◆ Exercise requirements:
1. Please set down, word for word, the section of the passage on STD incidence during the pandemic starting with "Here’s what they" and going on through "to play out.".
2. List every individual four-digit calendar year mentioned in the passage on STD incidence during the pandemic, leaving out any decade.

◆ Extract provided:
--*--
So, here was validation for the first part of the hypothesis (an initial drop in STD incidence). Admittedly, findings were based on only one employer, but as the presenter noted in response to my follow-up correspondence, they were “seeing similar trends across our book.”
In the months since then, however, I haven’t seen any other carriers or TPA’s come forward with comparable data. Which to me, as a devoted data guy, is profoundly unsettling. After all, to use the tagline of a 1980’s commercial, “inquiring minds want to know!”
Recently, one of The CDA’s member companies stepped up to the plate to help shed more light on how STD incidence rates may have changed as a result of the Covid-19 pandemic and the various lockdown measures implemented to bring it under control. They have a very robust block of business in the Education Services sector, and they focused on that block. They calculated monthly incidence rates for 2018 through 2020, and looked at diagnostic category detail as well.
Here’s what they found (for illness/injury claims—that is, excluding pregnancy-related disability):
For non-Covid illness/injury claims, there was an almost 25% drop in incidence from 2019 to 2020 (compared with about a 5% drop from 2018 to 2019). For each major non-Covid illness/injury diagnostic categories, there was a comparable drop in incidence from 2019 to 2020.
So, the hypothesis about a decrease in incidence for the near term checks out. But what, if anything, do we see by way of a snap-back?
To answer that question, let’s look at year-over-year incidence trends by month:
The steep drop in incidence for April was unique in 2020. But subsequent months—except for September (interestingly enough, the beginning of the school year in many jurisdictions)—continued to run below 2018 and 2019 levels. Which means the snap-back looks to be more gradual and may take a while to play out.
--*--
◆ Dataset excerpts:
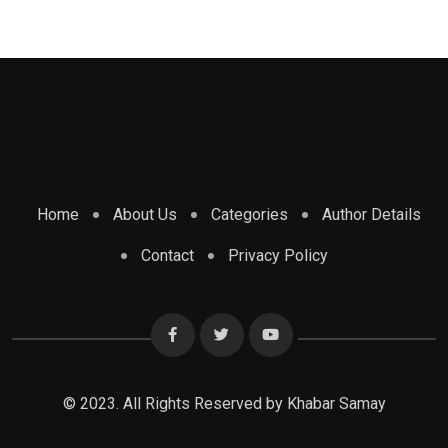
Home
About Us
Categories
Author Details
Contact
Privacy Policy
© 2023. All Rights Reserved by Khabar Samay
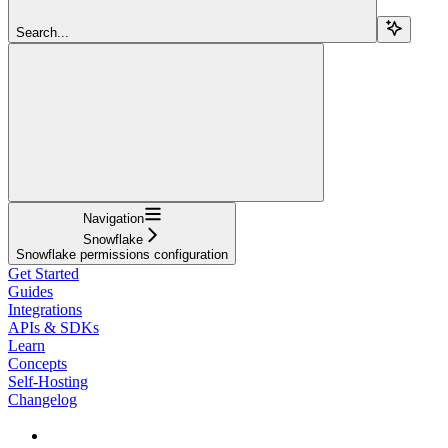
Search...
Navigation
Snowflake
Snowflake permissions configuration
Get Started
Guides
Integrations
APIs & SDKs
Learn
Concepts
Self-Hosting
Changelog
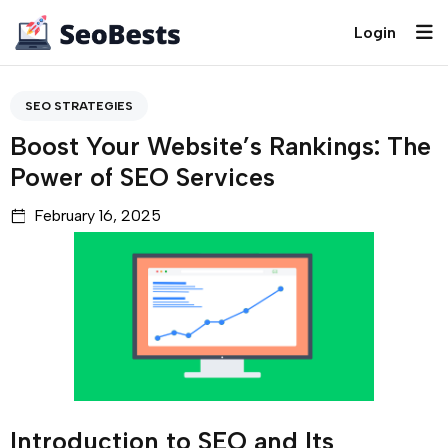
Login
SEO STRATEGIES
Boost Your Website’s Rankings: The
Power of SEO Services
February 16, 2025
Introduction to SEO and Its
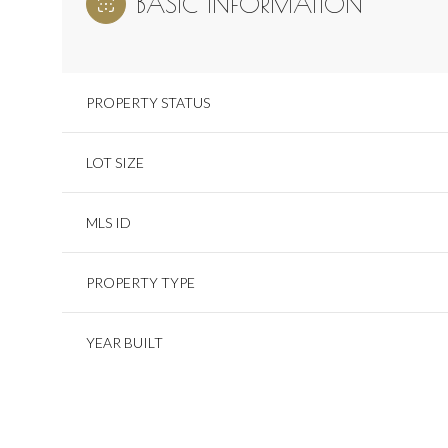
BASIC INFORMATION
PROPERTY STATUS
LOT SIZE
MLS ID
PROPERTY TYPE
YEAR BUILT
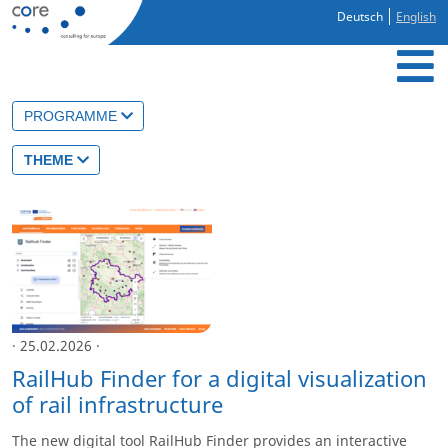
Deutsch
English
PROGRAMME
THEME
· 25.02.2026 ·
RailHub Finder for a digital visualization
of rail infrastructure
The new digital tool RailHub Finder provides an interactive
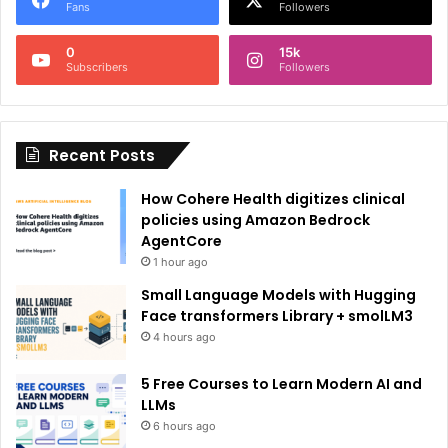
r
Fans
Followers
n
0
15k
a
Subscribers
Followers
t
i
Recent Posts
v
e
How Cohere Health digitizes clinical
:
policies using Amazon Bedrock
AgentCore
1 hour ago
Small Language Models with Hugging
Face transformers Library + smolLM3
4 hours ago
5 Free Courses to Learn Modern AI and
LLMs
6 hours ago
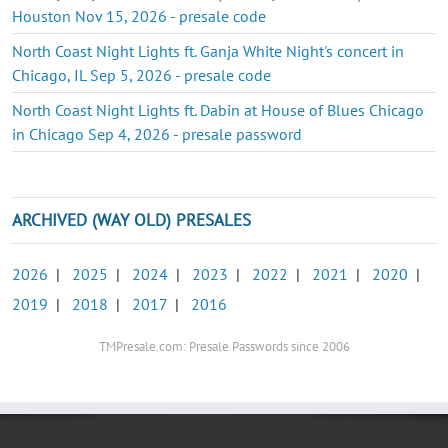
Houston Nov 15, 2026 - presale code
North Coast Night Lights ft. Ganja White Night's concert in
Chicago, IL Sep 5, 2026 - presale code
North Coast Night Lights ft. Dabin at House of Blues Chicago
in Chicago Sep 4, 2026 - presale password
ARCHIVED (WAY OLD) PRESALES
2026
|
2025
|
2024
|
2023
|
2022
|
2021
|
2020
|
2019
|
2018
|
2017
|
2016
TMPresale.com: Presale Passwords since 2006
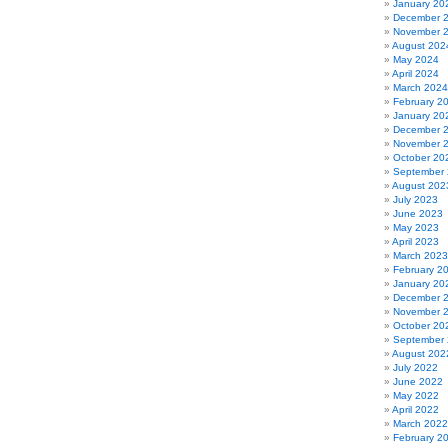
January 20
December 
November 
August 202
May 2024
April 2024
March 2024
February 2
January 20
December 
November 
October 20
September
August 202
July 2023
June 2023
May 2023
April 2023
March 2023
February 2
January 20
December 
November 
October 20
September
August 202
July 2022
June 2022
May 2022
April 2022
March 2022
February 2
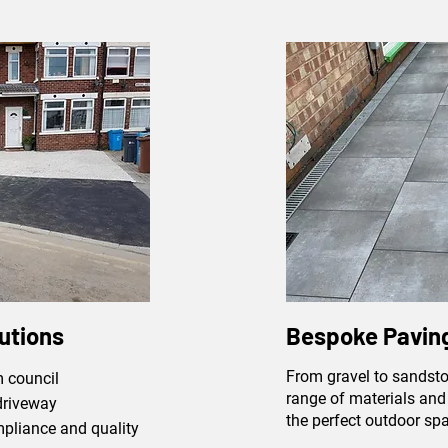
utions
Bespoke Paving
From gravel to sandsto
 council
range of materials and 
driveway
the perfect outdoor sp
mpliance and quality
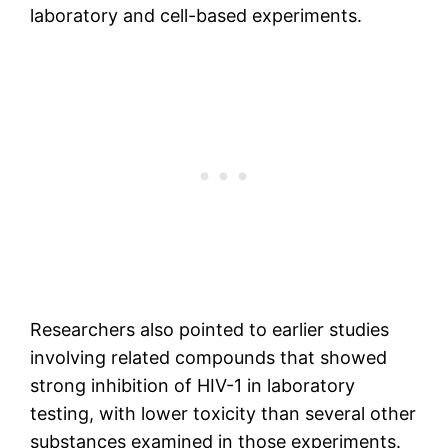
laboratory and cell-based experiments.
Researchers also pointed to earlier studies
involving related compounds that showed
strong inhibition of HIV-1 in laboratory
testing, with lower toxicity than several other
substances examined in those experiments.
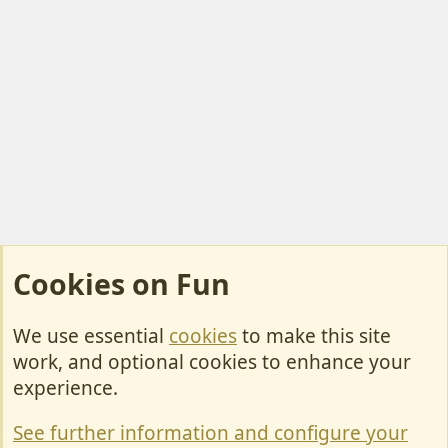
Cookies on Fun
We use essential
cookies
to make this site
Cookies
work, and optional cookies to enhance your
Contact Us
experience.
Terms & Rules
See further information and configure your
--*--
◆ Solutions to the problems:
1.
Here’s what they found (for illness/injury claims—that is, excluding pregnancy-related disability):
For non-Covid illness/injury claims, there was an almost 25% drop in incidence from 2019 to 2020 (compared with about a 5% drop from 2018 to 2019). For each major non-Covid illness/injury diagnostic categories, there was a comparable drop in incidence from 2019 to 2020.
So, the hypothesis about a decrease in incidence for the near term checks out. But what, if anything, do we see by way of a snap-back?
To answer that question, let’s look at year-over-year incidence trends by month:
The steep drop in incidence for April was unique in 2020. But subsequent months—except for September (interestingly enough, the beginning of the school year in many jurisdictions)—continued to run below 2018 and 2019 levels. Which means the snap-back looks to be more gradual and may take a while to play out.

2. 2018, 2019, 2020